- Opening Delimiter -

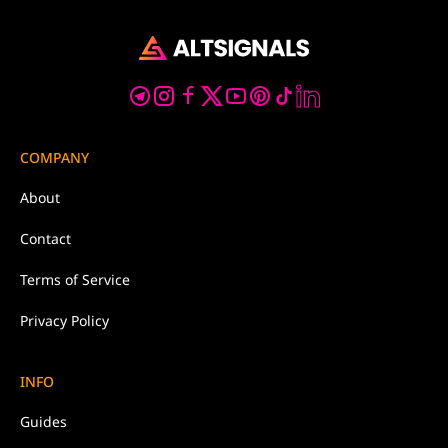
COMPANY
About
Contact
Terms of Service
Privacy Policy
INFO
Guides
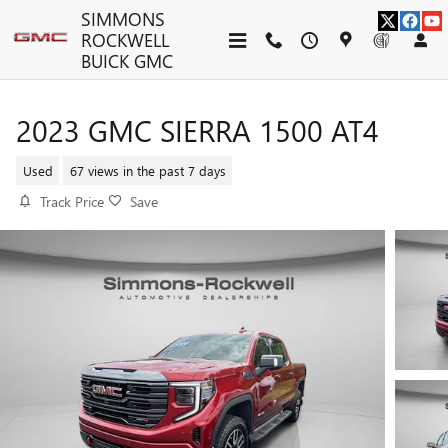
Skip to main content
SIMMONS
ROCKWELL
BUICK GMC
2023 GMC SIERRA 1500 AT4
Used
67 views in the past 7 days
Track Price
Save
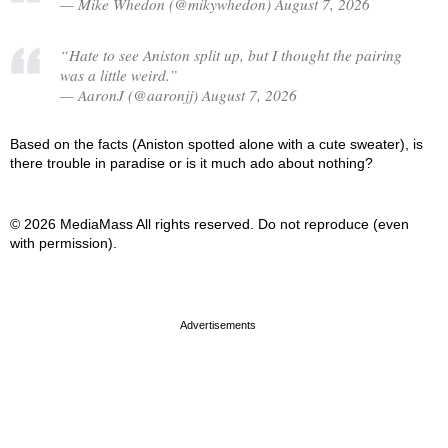
— Mike Whedon (@mikywhedon) August 7, 2026
“Hate to see Aniston split up, but I thought the pairing
was a little weird.”
— AaronJ (@aaronjj) August 7, 2026
Based on the facts (Aniston spotted alone with a cute sweater), is
there trouble in paradise or is it much ado about nothing?
© 2026 MediaMass All rights reserved. Do not reproduce (even
with permission).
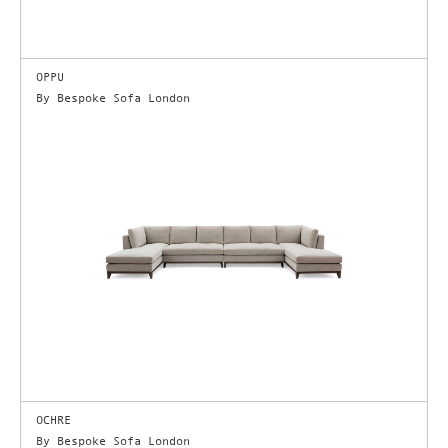
OPPU
By Bespoke Sofa London
OCHRE
By Bespoke Sofa London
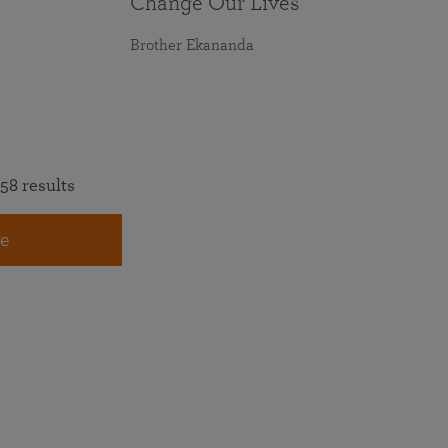
Change Our Lives
Brother Ekananda
58 results
e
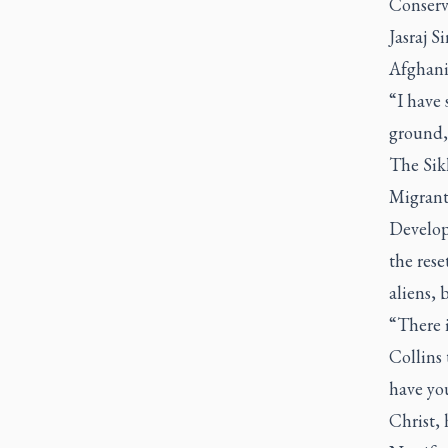
Conserv
Jasraj 
Afghani
“I have 
ground,”
The Sik
Migrant
Developm
the rese
aliens, 
“There i
Collins 
have you
Christ, 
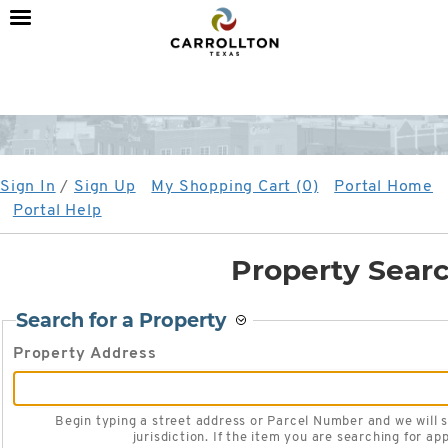
City
of
Carrollton,
TX
Sign In
/
Sign Up
My Shopping Cart (0)
Portal Home
Portal Help
Property Sear
Search for a Property
Property Address
Begin typing a street address or Parcel Number and we will search existing locations within the
jurisdiction. If the item you are searching for app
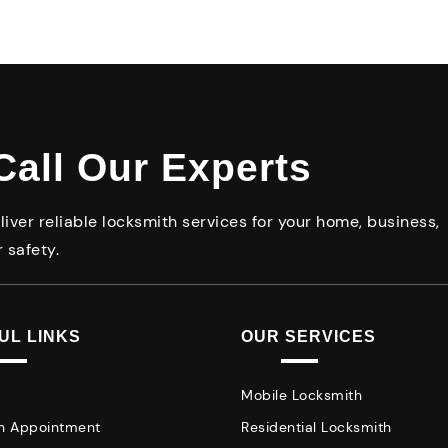
Call Our Experts
iver reliable locksmith services for your home, business,
 safety.
UL LINKS
OUR SERVICES
Mobile Locksmith
n Appointment
Residential Locksmith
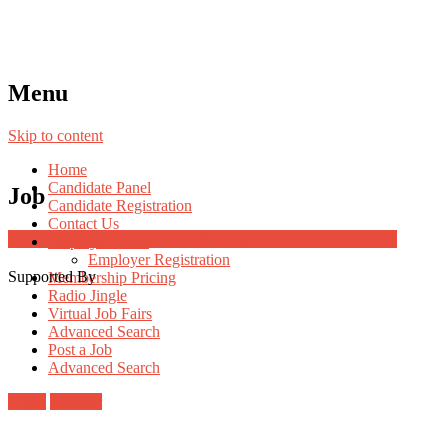
Menu
Skip to content
Home
Candidate Panel
Job
Candidate Registration
Contact Us
Job Post Packages
Employer Panel
Employer Registration
Supported By
Membership Pricing
Radio Jingle
Virtual Job Fairs
Advanced Search
Post a Job
Advanced Search
Login
Register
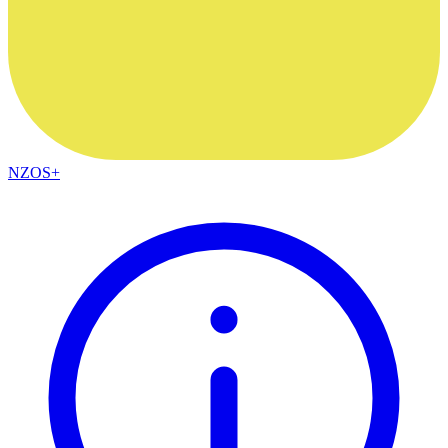
NZOS+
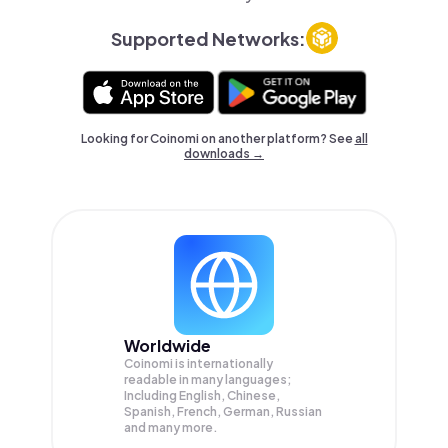
Supported Networks:
Looking for Coinomi on another platform? See
all
downloads →
Worldwide
Coinomi is internationally
readable in many languages;
Including English, Chinese,
Spanish, French, German, Russian
and many more.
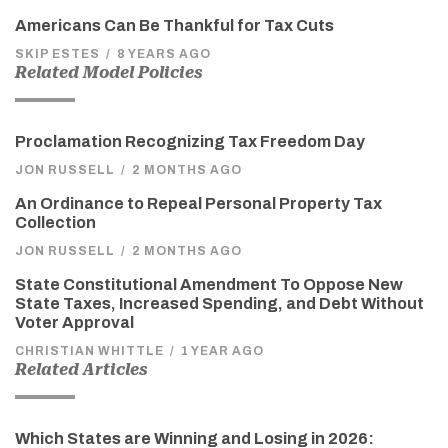
Americans Can Be Thankful for Tax Cuts
SKIP ESTES
/
8 YEARS AGO
Related Model Policies
Proclamation Recognizing Tax Freedom Day
JON RUSSELL
/
2 MONTHS AGO
An Ordinance to Repeal Personal Property Tax
Collection
JON RUSSELL
/
2 MONTHS AGO
State Constitutional Amendment To Oppose New
State Taxes, Increased Spending, and Debt Without
Voter Approval
CHRISTIAN WHITTLE
/
1 YEAR AGO
Related Articles
Which States are Winning and Losing in 2026:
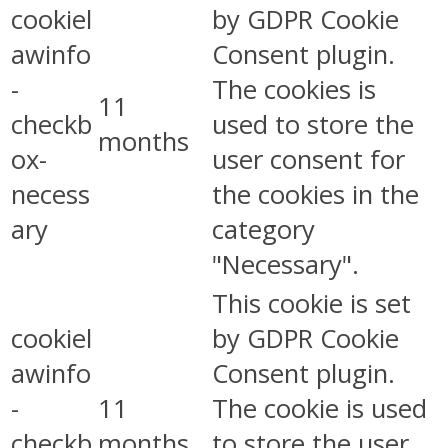
cookiel
by GDPR Cookie
awinfo
Consent plugin.
-
The cookies is
11
checkb
used to store the
months
ox-
user consent for
necess
the cookies in the
ary
category
"Necessary".
This cookie is set
cookiel
by GDPR Cookie
awinfo
Consent plugin.
-
11
The cookie is used
checkb
months
to store the user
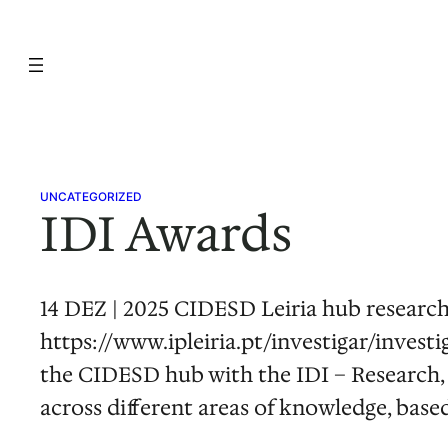
Skip
to
content
UNCATEGORIZED
IDI Awards
14 DEZ | 2025 CIDESD Leiria hub researche
https://www.ipleiria.pt/investigar/investi
the CIDESD hub with the IDI – Research,
across different areas of knowledge, base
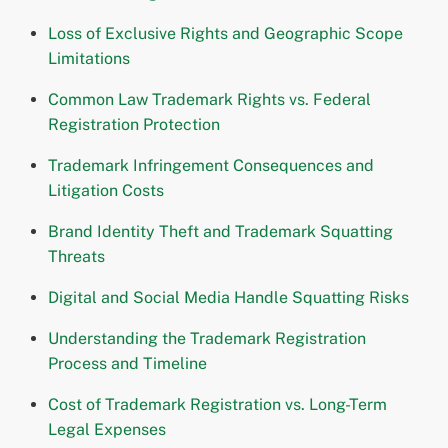
Loss of Exclusive Rights and Geographic Scope
Limitations
Common Law Trademark Rights vs. Federal
Registration Protection
Trademark Infringement Consequences and
Litigation Costs
Brand Identity Theft and Trademark Squatting
Threats
Digital and Social Media Handle Squatting Risks
Understanding the Trademark Registration
Process and Timeline
Cost of Trademark Registration vs. Long-Term
Legal Expenses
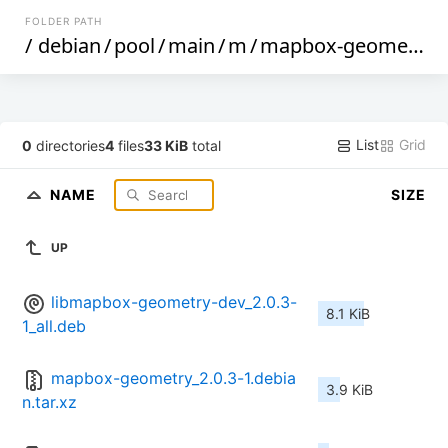
FOLDER PATH
/
debian
/
pool
/
main
/
m
/
mapbox-geometry
/
List
Grid
0
directories
4
files
33 KiB
total
NAME
SIZE
UP
libmapbox-geometry-dev_2.0.3-
8.1 KiB
1_all.deb
mapbox-geometry_2.0.3-1.debia
3.9 KiB
n.tar.xz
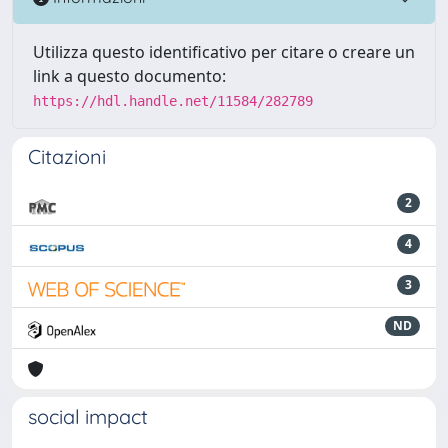
Utilizza questo identificativo per citare o creare un
link a questo documento:
https://hdl.handle.net/11584/282789
Citazioni
2
4
3
ND
social impact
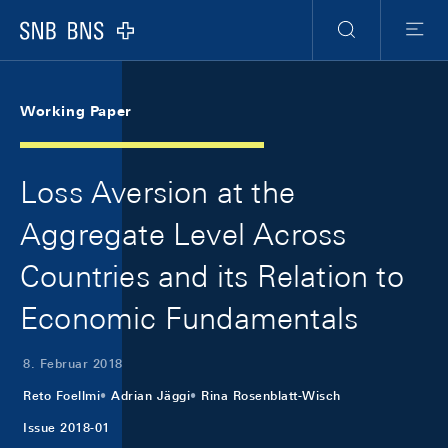
Skip Links Navigation
Header
Meta Navigation
Logo
Suche
Menu
Working Paper
Loss Aversion at the
Aggregate Level Across
Countries and its Relation to
Economic Fundamentals
8. Februar 2018
Reto Foellmi
Adrian Jäggi
Rina Rosenblatt-Wisch
Issue 2018-01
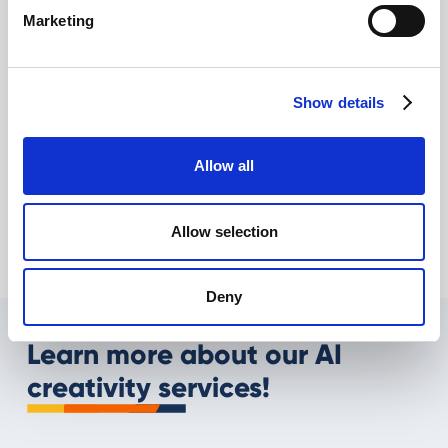
Marketing
Show details
AI and eCommerce: what opportunities in
Allow all
2025?
Giovanni Coppola
Allow selection
Deny
Learn more about our AI
creativity services!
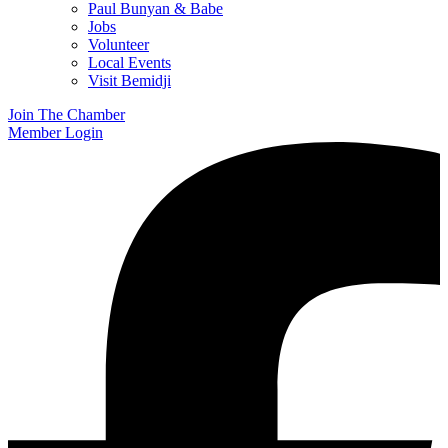
Paul Bunyan & Babe
Jobs
Volunteer
Local Events
Visit Bemidji
Join The Chamber
Member Login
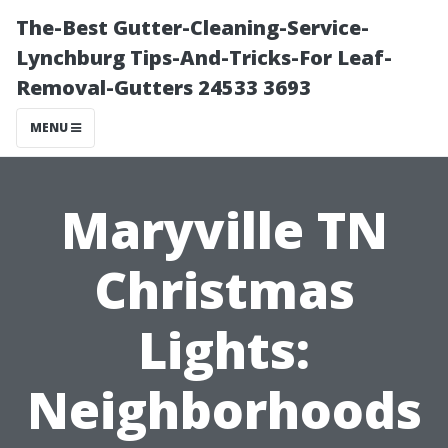
The-Best Gutter-Cleaning-Service-
Lynchburg Tips-And-Tricks-For Leaf-
Removal-Gutters 24533 3693
MENU
Maryville TN
Christmas
Lights:
Neighborhoods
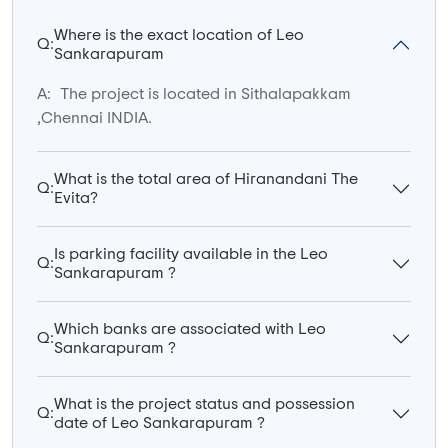
Where is the exact location of Leo
Q:
Sankarapuram
A:
The project is located in Sithalapakkam
,Chennai INDIA.
What is the total area of Hiranandani The
Q:
Evita?
Is parking facility available in the Leo
Q:
Sankarapuram ?
Which banks are associated with Leo
Q:
Sankarapuram ?
What is the project status and possession
Q:
date of Leo Sankarapuram ?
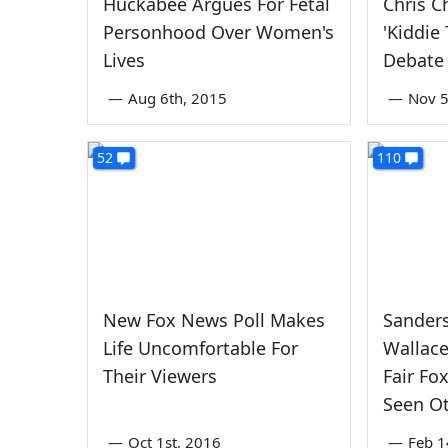
Huckabee Argues For Fetal
Chris C
Personhood Over Women's
'Kiddie
Lives
Debate
—
Aug 6th, 2015
—
Nov 5
52
110
New Fox News Poll Makes
Sanders
Life Uncomfortable For
Wallace
Their Viewers
Fair Fo
Seen Ot
—
Oct 1st, 2016
—
Feb 1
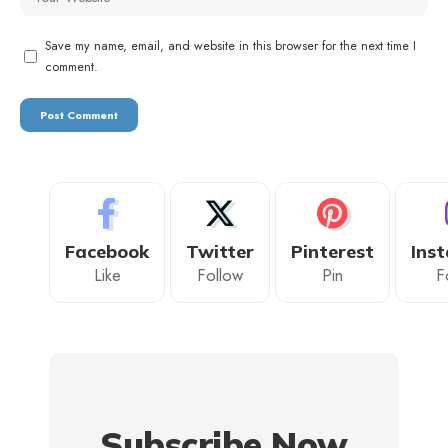
Save my name, email, and website in this browser for the next time I
comment.
Facebook
Twitter
Pinterest
Ins
Like
Follow
Pin
F
Subscribe Now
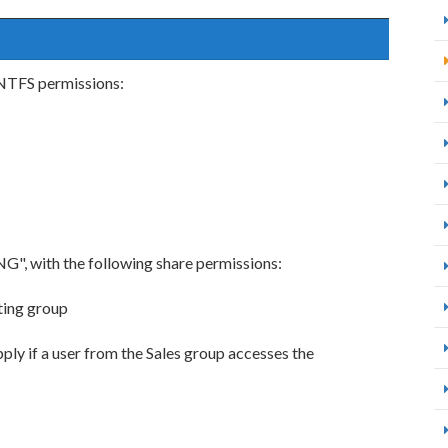
 NTFS permissions:
G", with the following share permissions:
ting group
ply if a user from the Sales group accesses the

- Closing Delimiter -

WHAT YOU HAVE TO DO » What you return should match the material line for line, with the images removed.

ANSWER FOR THIS EXERCISE »
COMPANY
About
Contact
Terms of Service
Privacy Policy
INFO
Guides
Skip to main content
SIMMONS
ROCKWELL
BUICK GMC
2023 GMC SIERRA 1500 AT4
Used
67 views in the past 7 days
Track Price
Save
— Mike Whedon (@mikywhedon) August 7, 2026
“Hate to see Aniston split up, but I thought the pairing
was a little weird.”
— AaronJ (@aaronjj) August 7, 2026
Based on the facts (Aniston spotted alone with a cute sweater), is
there trouble in paradise or is it much ado about nothing?
© 2026 MediaMass All rights reserved. Do not reproduce (even
with permission).
OPPU
By Bespoke Sofa London
OCHRE
By Bespoke Sofa London
Change Our Lives
Brother Ekananda
58 results
e
Conserv
Jasraj 
Afghani
“I have 
ground,”
The Sik
Migrant
Developm
the rese
aliens, 
“There i
Collins 
have you
Christ, 
City
of
Carrollton,
TX
Sign In
/
Sign Up
My Shopping Cart (0)
Portal Home
Portal Help
Property Sear
Search for a Property
Property Address
Begin typing a street address or Parcel Number and we will search existing locations within the
jurisdiction. If the item you are searching for app
Call Our Experts
iver reliable locksmith services for your home, business,
 safety.
UL LINKS
OUR SERVICES
Mobile Locksmith
n Appointment
Residential Locksmith
Menu
Skip to content
Home
Candidate Panel
Job
Candidate Registration
Contact Us
Job Post Packages
Employer Panel
Employer Registration
Supported By
Membership Pricing
Radio Jingle
Virtual Job Fairs
Advanced Search
Post a Job
Advanced Search
Login
Register
NZOS+
Supported Networks:
Looking for Coinomi on another platform? See
all
downloads →
Worldwide
Coinomi is internationally
readable in many languages;
Including English, Chinese,
Spanish, French, German, Russian
and many more.
Americans Can Be Thankful for Tax Cuts
SKIP ESTES
/
8 YEARS AGO
Related Model Policies
Proclamation Recognizing Tax Freedom Day
JON RUSSELL
/
2 MONTHS AGO
An Ordinance to Repeal Personal Property Tax
Collection
JON RUSSELL
/
2 MONTHS AGO
State Constitutional Amendment To Oppose New
State Taxes, Increased Spending, and Debt Without
Voter Approval
CHRISTIAN WHITTLE
/
1 YEAR AGO
Related Articles
Which States are Winning and Losing in 2026:
cookiel
by GDPR Cookie
awinfo
Consent plugin.
-
The cookies is
11
checkb
used to store the
months
ox-
user consent for
necess
the cookies in the
ary
category
"Necessary".
This cookie is set
cookiel
by GDPR Cookie
awinfo
Consent plugin.
-
11
The cookie is used
checkb
months
to store the user
Skip
to
content
UNCATEGORIZED
IDI Awards
14 DEZ | 2025 CIDESD Leiria hub researche
https://www.ipleiria.pt/investigar/investi
the CIDESD hub with the IDI – Research,
across different areas of knowledge, base
Loss of Exclusive Rights and Geographic Scope
Limitations
Common Law Trademark Rights vs. Federal
Registration Protection
Trademark Infringement Consequences and
Litigation Costs
Brand Identity Theft and Trademark Squatting
Threats
Digital and Social Media Handle Squatting Risks
Understanding the Trademark Registration
Process and Timeline
Cost of Trademark Registration vs. Long-Term
Legal Expenses
FOLDER PATH
/
debian
/
pool
/
main
/
m
/
mapbox-geometry
/
List
Grid
0
directories
4
files
33 KiB
total
NAME
SIZE
UP
libmapbox-geometry-dev_2.0.3-
8.1 KiB
1_all.deb
mapbox-geometry_2.0.3-1.debia
3.9 KiB
n.tar.xz
Utilizza questo identificativo per citare o creare un
link a questo documento:
https://hdl.handle.net/11584/282789
Citazioni
2
4
3
ND
social impact
Skip Links Navigation
Header
Meta Navigation
Logo
Suche
Menu
Working Paper
Loss Aversion at the
Aggregate Level Across
Countries and its Relation to
Economic Fundamentals
8. Februar 2018
Reto Foellmi
Adrian Jäggi
Rina Rosenblatt-Wisch
Issue 2018-01
Marketing
Show details
AI and eCommerce: what opportunities in
Allow all
2025?
Giovanni Coppola
Allow selection
Deny
Learn more about our AI
creativity services!
Paul Bunyan & Babe
Jobs
Volunteer
Local Events
Visit Bemidji
Join The Chamber
Member Login
The-Best Gutter-Cleaning-Service-
Lynchburg Tips-And-Tricks-For Leaf-
Removal-Gutters 24533 3693
MENU
Maryville TN
Christmas
Lights:
Neighborhoods
Where is the exact location of Leo
Q:
Sankarapuram
A:
The project is located in Sithalapakkam
,Chennai INDIA.
What is the total area of Hiranandani The
Q:
Evita?
Is parking facility available in the Leo
Q:
Sankarapuram ?
Which banks are associated with Leo
Q:
Sankarapuram ?
What is the project status and possession
Q:
date of Leo Sankarapuram ?
Huckabee Argues For Fetal
Chris C
Personhood Over Women's
'Kiddie
Lives
Debate
—
Aug 6th, 2015
—
Nov 5
52
110
New Fox News Poll Makes
Sanders
Life Uncomfortable For
Wallace
Their Viewers
Fair Fo
Seen Ot
—
Oct 1st, 2016
—
Feb 1
Save my name, email, and website in this browser for the next time I
comment.
Facebook
Twitter
Pinterest
Ins
Like
Follow
Pin
F
Subscribe Now
 NTFS permissions:
G", with the following share permissions:
ting group
ply if a user from the Sales group accesses the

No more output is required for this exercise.